Wsparcie projektu przez kierownictwo Muzeum Powstania pozwoliło nam zacząć pracę, ale finanse musieliśmy zdobyć sami. Założyliśmy więc Fundację Sztafeta w celu ubiegania się o finansowanie od sponsorów. Samo wynajęcie sprzętu nagłośnieniowego i sali w Muzeum to są koszty rzędu 12 tys. zł. Koncert odbył się 27 listopada 2012 roku i zaowocował nagraniem na żywo płyty CD "Wspomnij Ziutka". Kilka następnych koncertów promocyjnych płyty okazało się naszym dużym sukcesem.

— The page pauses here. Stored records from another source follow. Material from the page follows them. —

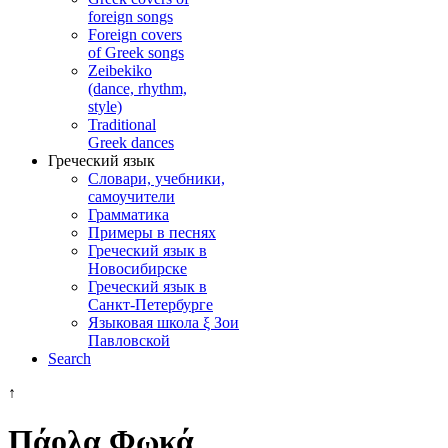
foreign songs
Foreign covers
of Greek songs
Zeibekiko
(dance, rhythm,
style)
Traditional
Greek dances
Греческий язык
Словари, учебники,
самоучители
Грамматика
Примеры в песнях
Греческий язык в
Новосибирске
Греческий язык в
Санкт-Петербурге
Языковая школа ξ Зои
Павловской
Search
↑
Πάολα Φωκά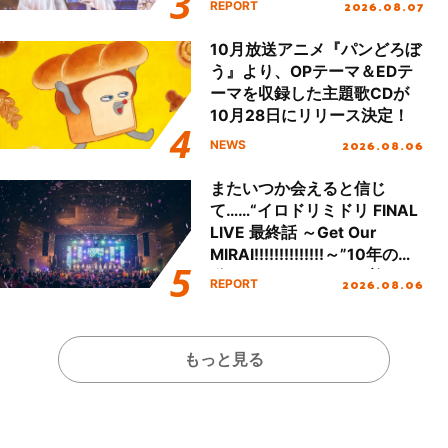
2026.08.07
REPORT
Day.1レポート！
10月放送アニメ『パンどろぼ
う』より、OPテーマ＆EDテ
ーマを収録した主題歌CDが
10月28日にリリース決定！
2026.08.06
NEWS
またいつか会えると信じ
て……“イロドリミドリ FINAL
LIVE 最終話 ～Get Our
MIRAI!!!!!!!!!!!!!!～”10年の活
動を経てファイナルを迎える
2026.08.06
REPORT
本公演をレポート
もっと見る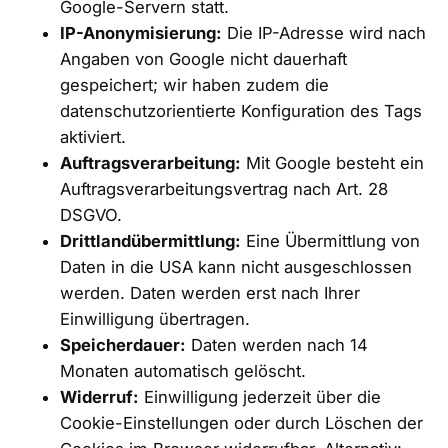
Google-Servern statt.
IP-Anonymisierung:
Die IP-Adresse wird nach
Angaben von Google nicht dauerhaft
gespeichert; wir haben zudem die
datenschutzorientierte Konfiguration des Tags
aktiviert.
Auftragsverarbeitung:
Mit Google besteht ein
Auftragsverarbeitungsvertrag nach Art. 28
DSGVO.
Drittlandübermittlung:
Eine Übermittlung von
Daten in die USA kann nicht ausgeschlossen
werden. Daten werden erst nach Ihrer
Einwilligung übertragen.
Speicherdauer:
Daten werden nach 14
Monaten automatisch gelöscht.
Widerruf:
Einwilligung jederzeit über die
Cookie-Einstellungen oder durch Löschen der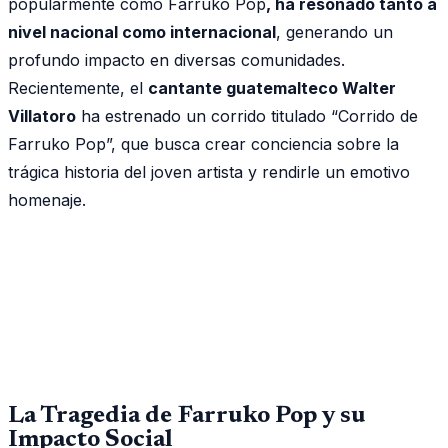
popularmente como Farruko Pop
, ha resonado tanto a
nivel nacional como internacional
, generando un
profundo impacto en diversas comunidades.
Recientemente, el
cantante guatemalteco Walter
Villatoro
ha estrenado un corrido titulado “Corrido de
Farruko Pop”, que busca crear conciencia sobre la
trágica historia del joven artista y rendirle un emotivo
homenaje.
La Tragedia de Farruko Pop y su
Impacto Social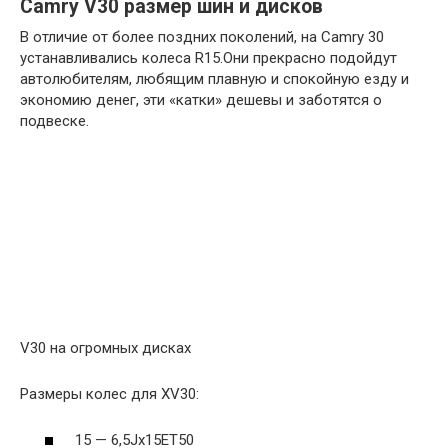
Camry V30 размер шин и дисков
В отличие от более поздних поколений, на Camry 30
устанавливались колеса R15.Они прекрасно подойдут
автолюбителям, любящим плавную и спокойную езду и
экономию денег, эти «катки» дешевы и заботятся о
подвеске.
V30 на огромных дисках
Размеры колес для XV30:
15 — 6,5Jx15ET50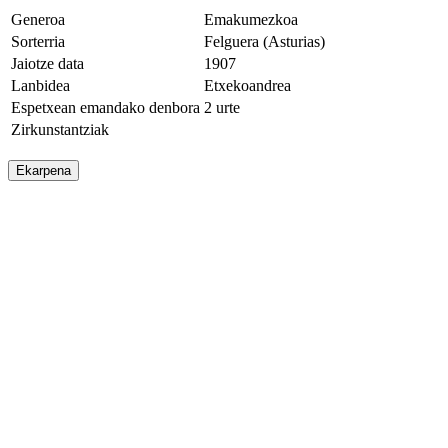
Generoa
Emakumezkoa
Sorterria
Felguera (Asturias)
Jaiotze data
1907
Lanbidea
Etxekoandrea
Espetxean emandako denbora
2 urte
Zirkunstantziak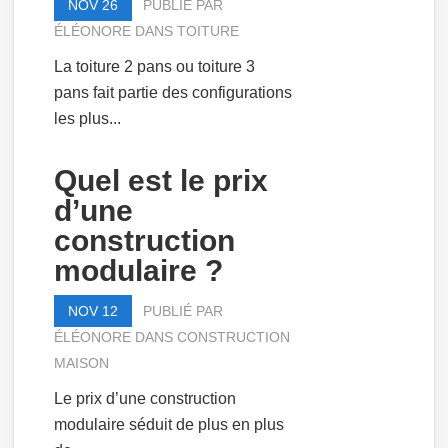
NOV 26
PUBLIÉ PAR
ÉLÉONORE
DANS
TOITURE
La toiture 2 pans ou toiture 3
pans fait partie des configurations
les plus...
Quel est le prix
d’une
construction
modulaire ?
NOV 12
PUBLIÉ PAR
ÉLÉONORE
DANS
CONSTRUCTION
MAISON
Le prix d’une construction
modulaire séduit de plus en plus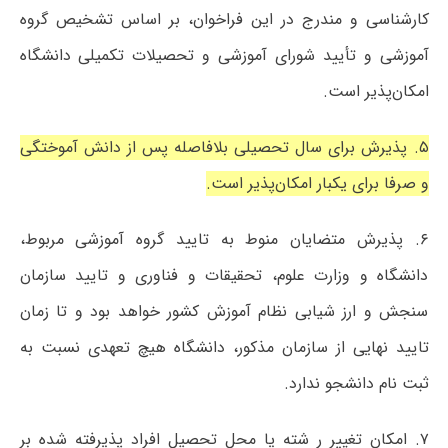
کارشناسی و مندرج در این فراخوان، بر اساس تشخیص گروه
آموزشی و تأیید شورای آموزشی و تحصیلات تکمیلی دانشگاه
امکان‌پذیر است.
۵. پذیرش برای سال تحصیلی بلافاصله پس از دانش آموختگی
و صرفا برای یکبار امکان‌پذیر است.
۶. پذیرش متضایان منوط به تایید گروه آموزشی مربوط،
دانشگاه و وزارت علوم، تحقیقات و فناوری و تایید سازمان
سنجش و ارز شیابی نظام آموزش کشور خواهد بود و تا زمان
تایید نهایی از سازمان مذکور، دانشگاه هیچ تعهدی نسبت به
ثبت نام دانشجو ندارد.
۷. امکان تغییر ر شته یا محل تحصیل افراد پذیرفته شده بر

Czy działalność waszego teatru jest nastawiona głównie na region garwoliński, czy też jest krokiem do robienia kariery w Warszawie?

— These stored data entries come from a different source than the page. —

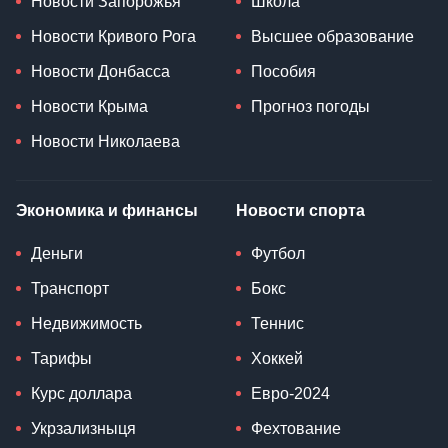
Новости Запорожья
Школа
Новости Кривого Рога
Высшее образование
Новости Донбасса
Пособия
Новости Крыма
Прогноз погоды
Новости Николаева
Экономика и финансы
Новости спорта
Деньги
Футбол
Транспорт
Бокс
Недвижимость
Теннис
Тарифы
Хоккей
Курс доллара
Евро-2024
Укрзализныця
Фехтование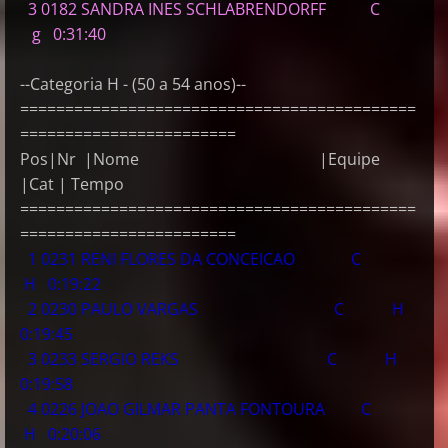
3 0182 SANDRA INES SCHLABRENDORFF C
g 0:31:40
--Categoria H - (50 a 54 anos)--
============================================
========================
Pos|Nr |Nome |Equipe
|Cat | Tempo
============================================
========================
1 0231 RENI FLORES DA CONCEICAO C
H 0:19:22
2 0230 PAULO VARGAS C H
0:19:45
3 0233 SERGIO REKS C H
0:19:58
4 0226 JOAO GILMAR PANTA FONTOURA C
H 0:20:06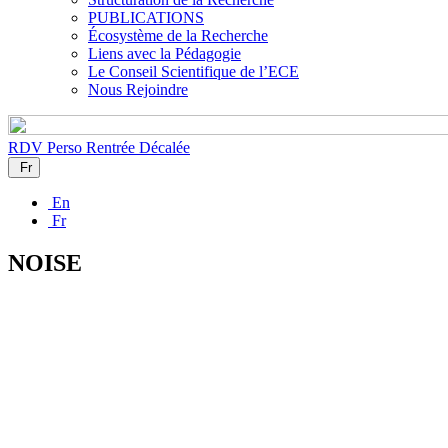
PUBLICATIONS
Écosystème de la Recherche
Liens avec la Pédagogie
Le Conseil Scientifique de l’ECE
Nous Rejoindre
RDV Perso
Rentrée Décalée
Fr
En
Fr
NOISE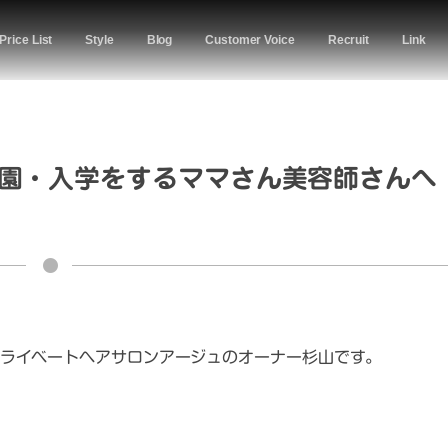
Price List
Style
Blog
Customer Voice
Recruit
Link
園・入学をするママさん美容師さんへ
ライベートヘアサロンアージュのオーナー杉山です。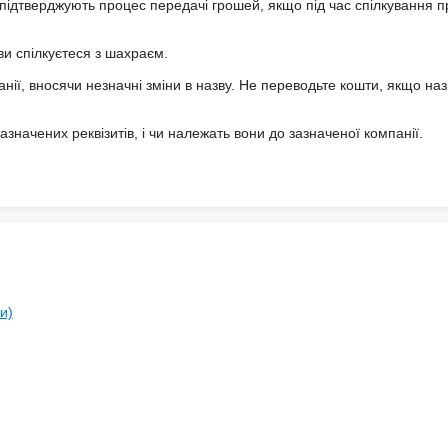
підтверджують процес передачі грошей, якщо під час спілкування 
ви спілкуєтеся з шахраєм.
анії, вносячи незначні зміни в назву. Не переводьте кошти, якщо наз
значених реквізитів, і чи належать вони до зазначеної компанії.
и)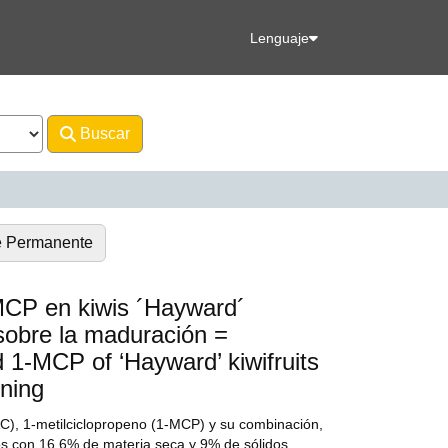
Lenguaje
Buscar
Avanzado
e Permanente
MCP en kiwis ´Hayward´
 sobre la maduración =
 1-MCP of ‘Hayward’ kiwifruits
ening
(AC), 1-metilciclopropeno (1-MCP) y su combinación,
os con 16,6% de materia seca y 9% de sólidos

– Przede wszystkim robimy to dlatego, że bardzo to lubimy. Mamy swoich fanów w Warszawie. W małych miasteczkach są różne koterie i trzeba się dużo bardziej nagimnastykować, żeby jakieś zjawisko kulturalne zaistniało. Jak zaczynamy robić coś zupełnie od początku, jesteśmy nieznani i nie wchodzimy klinem w układy, to spotykamy się z sympatią i poparciem środowiska. Po uzyskaniu jakiegoś rozgłosu jednak rodzi się mała ludzka zawiść. Spektakl, który zrobiliśmy, naturalnie nadawał się do Muzeum Powstania Warszawskiego z racji samej tematyki powstania. No i rzecz ostatnia: ja jestem z Warszawy. Jestem garwolinianką poprzez małżeństwo i mieszkając tam od 20 lat zżyłam się z miastem i z ludźmi. Nawet mieszkańcy Garwolina chcą rocznicę powstania warszawskiego obchodzić w Warszawie. My nazywamy się dumnie: "GARWOLIŃSKI Teatr Muzyczny Od Czapy".